Companies are increasingly turning to IP-based video surveillance technologies to meet their security needs. Higher video resolution and longer data retention time are driving storage capacity requirements which have grown substantially. With the constantly growing demand for storage offering the same degree of data protection as enterprise-class IT systems becomes a critical challenge for video surveillance.
A common, but often neglected failure point in the storage system is the bit-error rate specified for the drive. Enterprise-class disks have a bit error rate of 1 in 10^15. While this rating is not significant enough to affect a normal operation, it is in reconstruct mode that traditional RAID shows that its protection capabilities failed to keep up with the rapid growth in size of modern disks.
Traditional single-parity RAID-5 offers protection against a single disk failure. When one disk fails, RAID will recreate data from both parity and the remaining disks in the array onto a spare. During this process the entire capacity of all of the remaining disks in the group has to be read – even if there is no data in the blocks. Every remaining disk must be read perfectly from start to finish or else rebuild will fail, leading to a total data loss.

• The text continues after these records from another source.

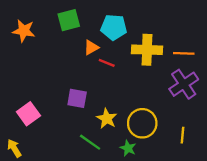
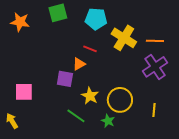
orange triangle: (91, 47) -> (79, 64), moved
yellow cross: (147, 50) -> (124, 38), turned 30
pink square: (28, 114) -> (24, 92), turned 36

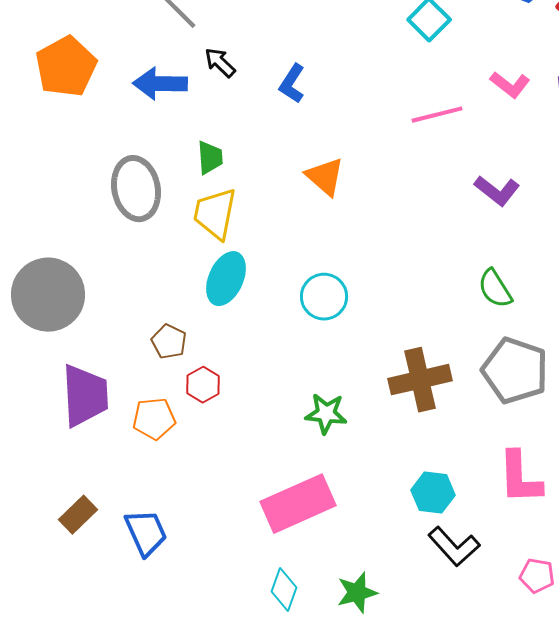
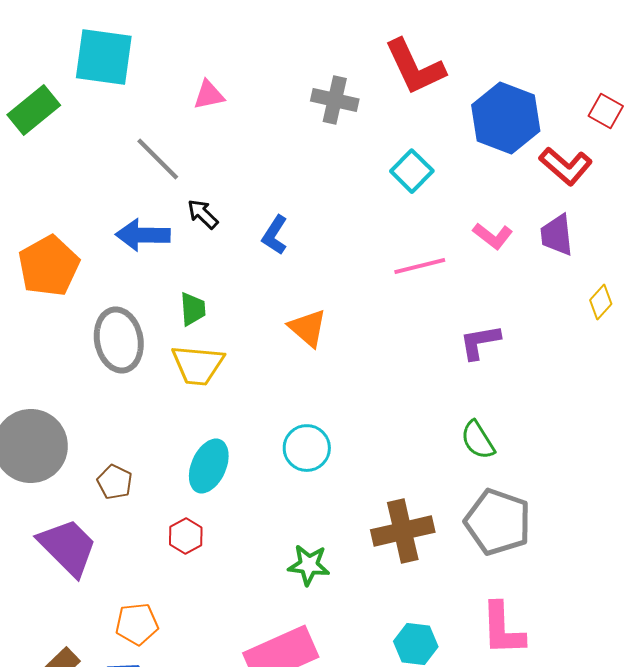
orange pentagon: (66, 67) -> (49, 266), moved
purple L-shape: (497, 191) -> (480, 342), turned 132
yellow trapezoid: (215, 214) -> (198, 365), turned -96
cyan ellipse: (226, 279) -> (209, 466), moved
brown pentagon: (169, 342) -> (115, 482), moved
purple trapezoid: (85, 396) -> (68, 547), turned -42
orange pentagon: (154, 419) -> (137, 624), moved

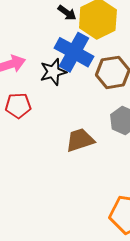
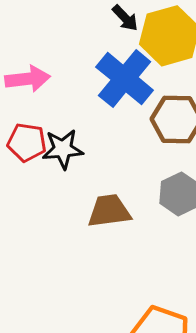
black star: (53, 72) -> (63, 149), moved

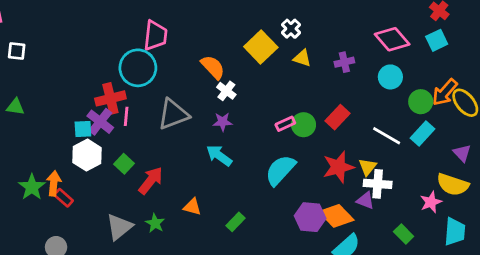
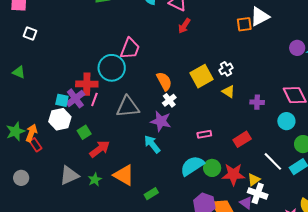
purple star: (223, 122) -> (161, 121), size x1.5
green circle: (303, 125) -> (212, 168), moved
orange triangle: (192, 207) -> (124, 175), size x1.6

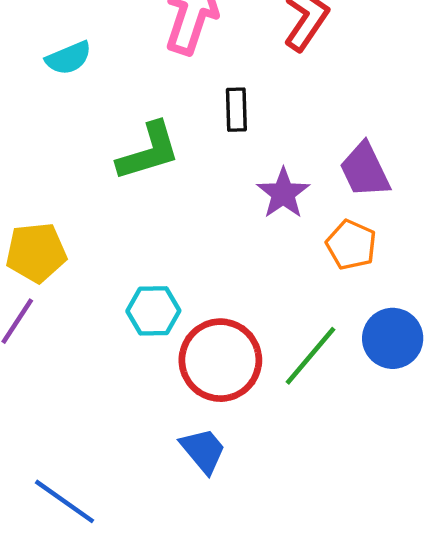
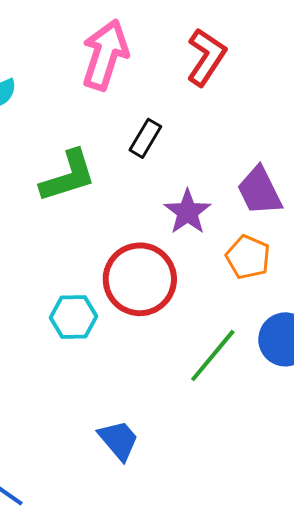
black rectangle: (236, 110) -> (145, 138), turned 33
red circle: (220, 360) -> (140, 279), moved

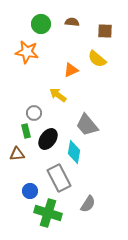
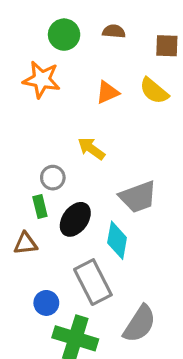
orange triangle: (71, 70) -> (107, 92), moved
gray trapezoid: (87, 125) -> (138, 197), turned -70
gray semicircle: (88, 204) -> (140, 324), size x1.4

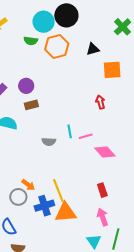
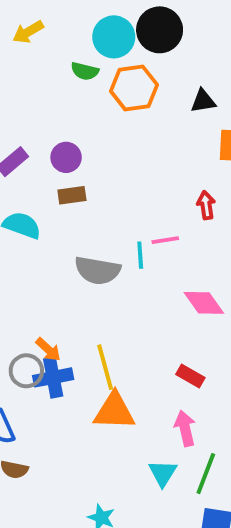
pink line: (86, 136) -> (165, 240), moved
gray semicircle: (49, 142) -> (97, 270), size x1.6
red rectangle: (102, 190) -> (190, 376), turned -48
blue cross: (44, 206) -> (53, 377), moved

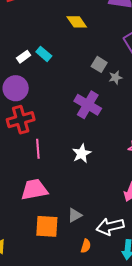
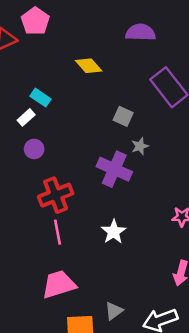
cyan rectangle: (44, 54) -> (40, 98), moved
gray star: (115, 77) -> (140, 146), moved
purple circle: (16, 88) -> (34, 149), moved, size x0.6
red cross: (21, 120) -> (56, 195), moved

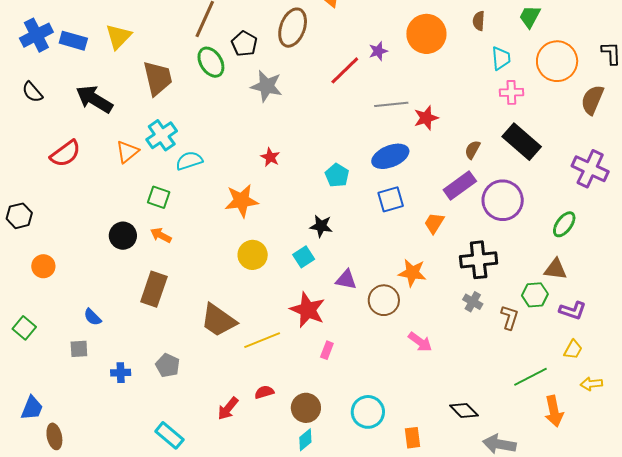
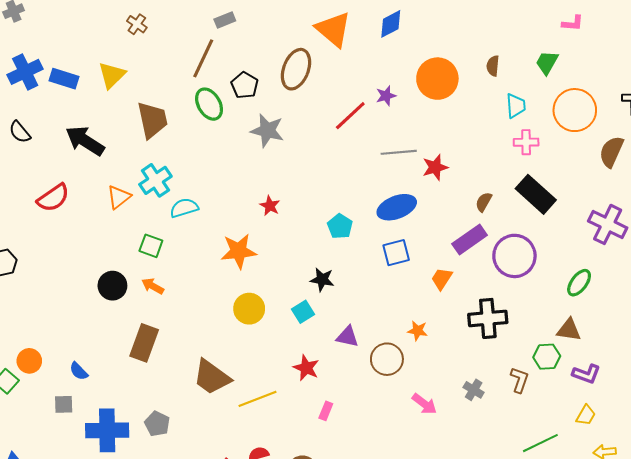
orange circle: (43, 266) -> (29, 361), moved
orange star: (412, 273) -> (418, 331), size x0.7
gray cross: (473, 302) -> (474, 390), moved
red star: (308, 310) -> (306, 368), size x0.7
blue cross: (121, 373) -> (107, 430), size x2.0

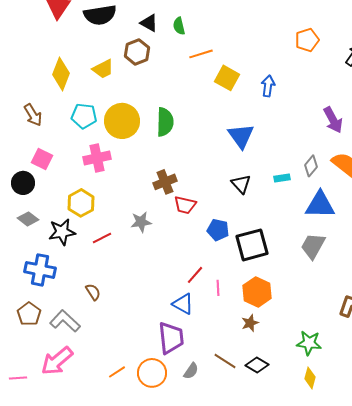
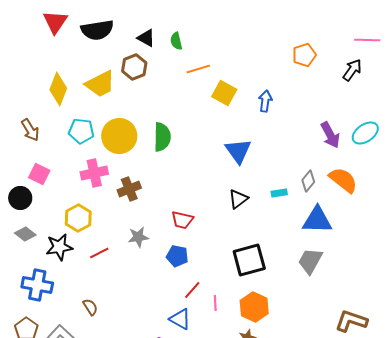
yellow trapezoid: (103, 69) -> (100, 84), size x1.4
brown cross: (165, 182) -> (129, 189), moved
black triangle: (241, 184) -> (238, 199), turned 35
blue pentagon: (218, 230) -> (177, 256), moved

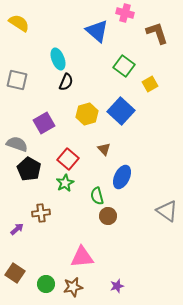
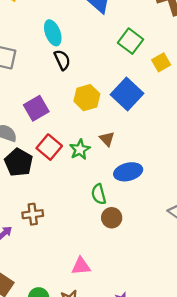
black semicircle: (66, 82) -> (62, 60), turned -48
red square: (68, 159) -> (49, 147), moved
blue ellipse: (122, 177) -> (128, 172), turned 50
green star: (65, 183) -> (80, 149), moved
pink triangle: (82, 257) -> (81, 266), size x0.7

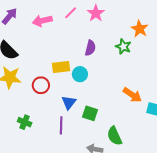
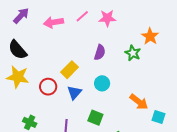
pink star: (96, 13) -> (107, 18), turned 30
yellow rectangle: (61, 67) -> (69, 70), turned -42
cyan circle: (80, 74) -> (102, 83), moved
blue triangle: (69, 102) -> (74, 93), moved

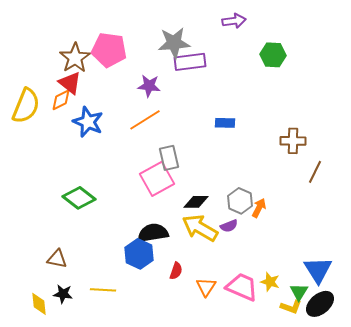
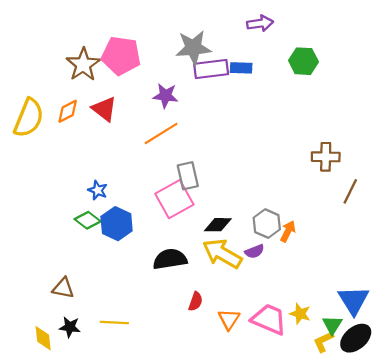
red triangle: (70, 83) -> (104, 109), moved
blue star: (88, 122) -> (98, 190), moved, size x0.6
blue rectangle: (225, 123) -> (241, 68), moved
green diamond: (79, 198) -> (88, 220), size x0.7
blue hexagon: (139, 254) -> (117, 224), moved
yellow L-shape: (291, 307) -> (323, 341), turned 135

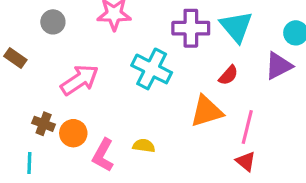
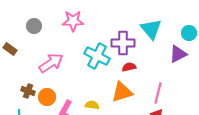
purple cross: (191, 28) -> (123, 43), moved
red semicircle: (228, 75) -> (129, 67), moved, turned -144
orange triangle: (206, 111) -> (122, 92), moved

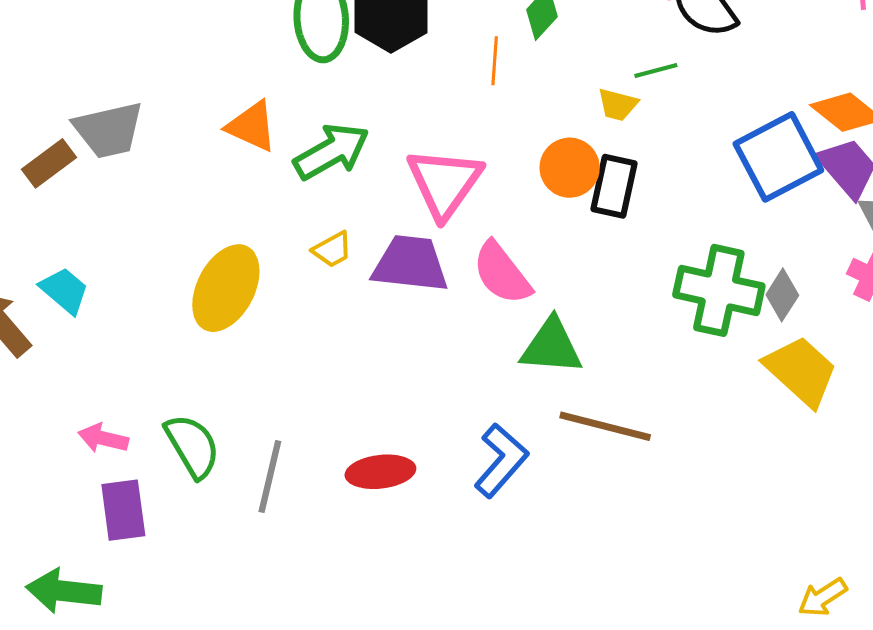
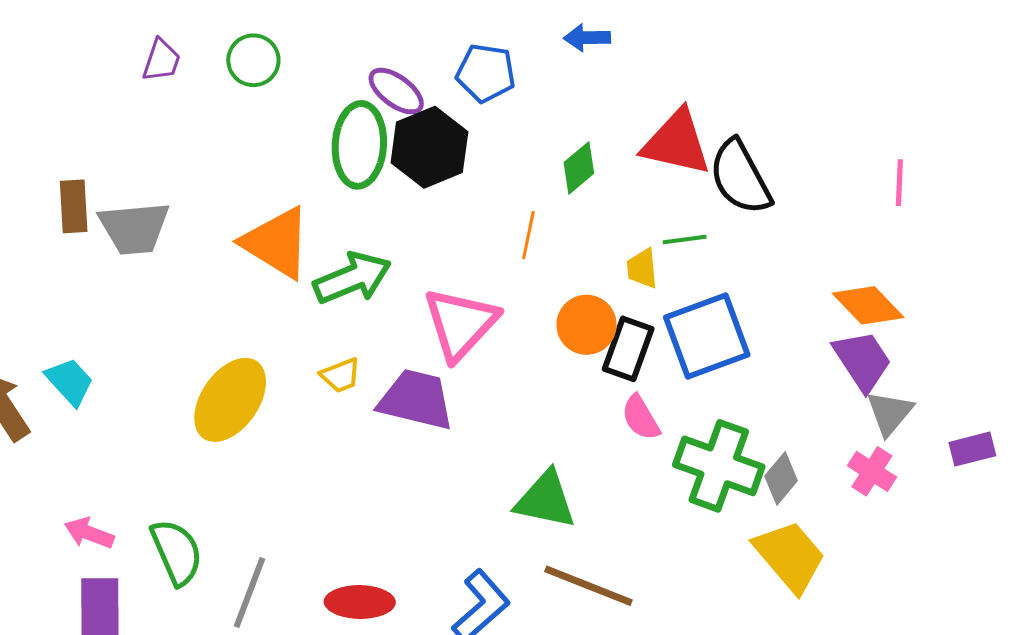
orange line: (495, 61) -> (528, 235), moved
yellow trapezoid: (618, 105) -> (642, 268), turned 63
orange triangle: (252, 126) -> (277, 243), size x1.4
blue square: (778, 157) -> (707, 336), moved
brown rectangle: (49, 163) -> (74, 206), moved, turned -64
pink semicircle: (502, 273) -> (641, 418), moved, size x0.7

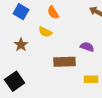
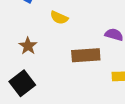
brown star: (21, 45) -> (28, 46), moved

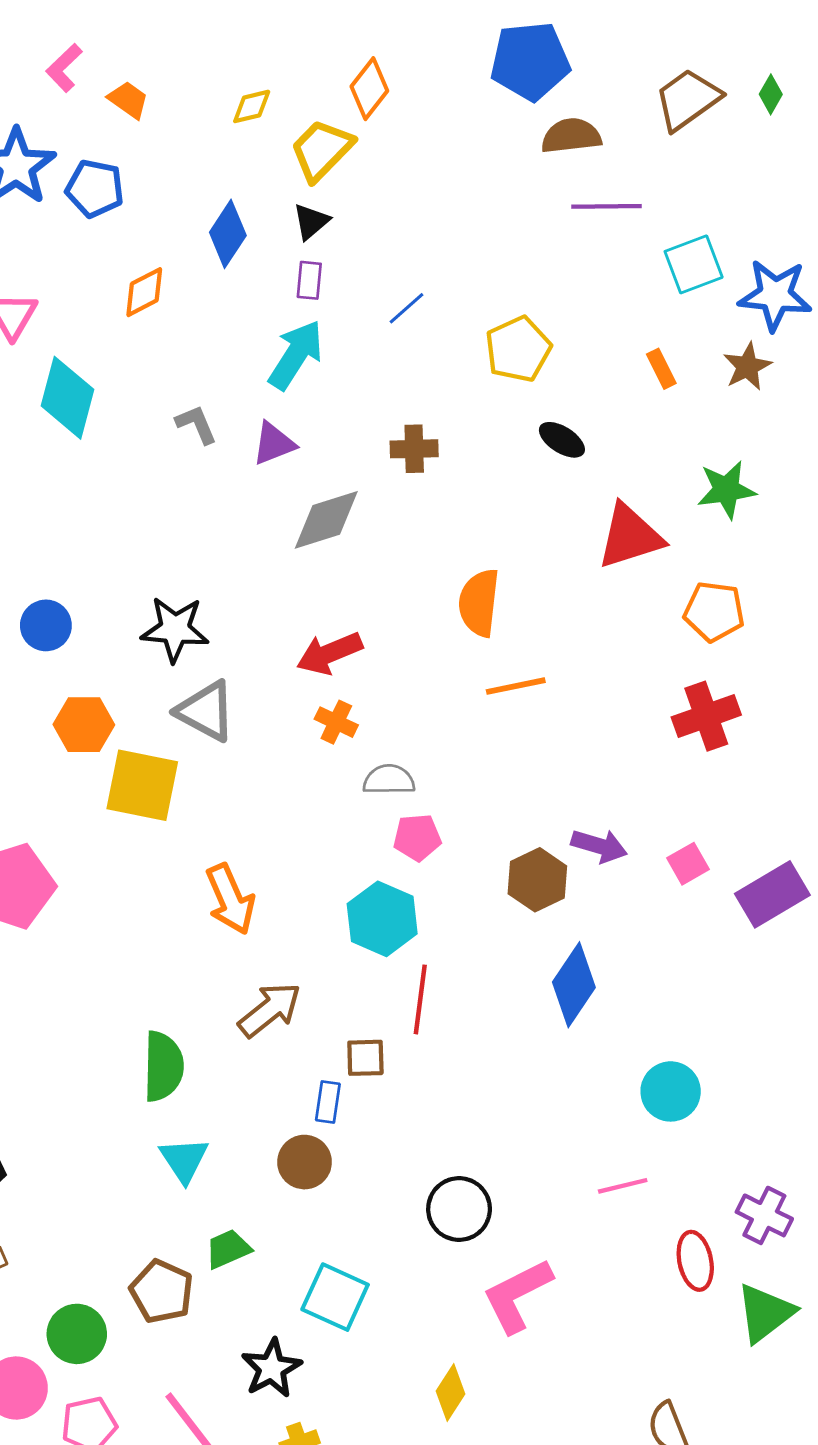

An enterprise-class disk bit error rate of 1 in 10^15 translates into a read failure every 125 terabytes. So with a 65 terabyte RAID-5 array using enterprise-class disks, if we were to lose a single disk, we have less then 50% chance that the array will recover successfully. The rebuild is more likely to fail than to succeed.
Increasing disk capacities and large RAID-5 arrays have led to an increasing inability to successfully rebuild a RAID set after a drive failure and occurrence of bit error on the remaining drives.
Similar to RAID-5, double-parity RAID-6 provides redundancy for up to two failed drives. It has become popular in video surveillance applications due to its increased fault-tolerance for mission critical security applications.
When RAID-6 rebuild is initiated after single drive failure, the occurrence of bit error results in the RAID group losing its protection against second drive failure and the array continues running as RAID-5. During this time, it’s like driving a car without a spare tire – if a second drive fails, all data in the RAID system is lost. When the disks are busily being used for other tasks such as video surveillance storage, they work harder processing both the normal and the parity I/O load. The chances of a second drive failure begin to increase dramatically and the probability of losing data is increasing to dangerous levels.
The solution to this problem is bit error aware storage operating system that does integrity checking every time data is read. With LucidNAS, the checksums are built into the data storage format and stored separately from the data they protect, eliminating the risk of bit errors and failed RAID rebuilds caused by them.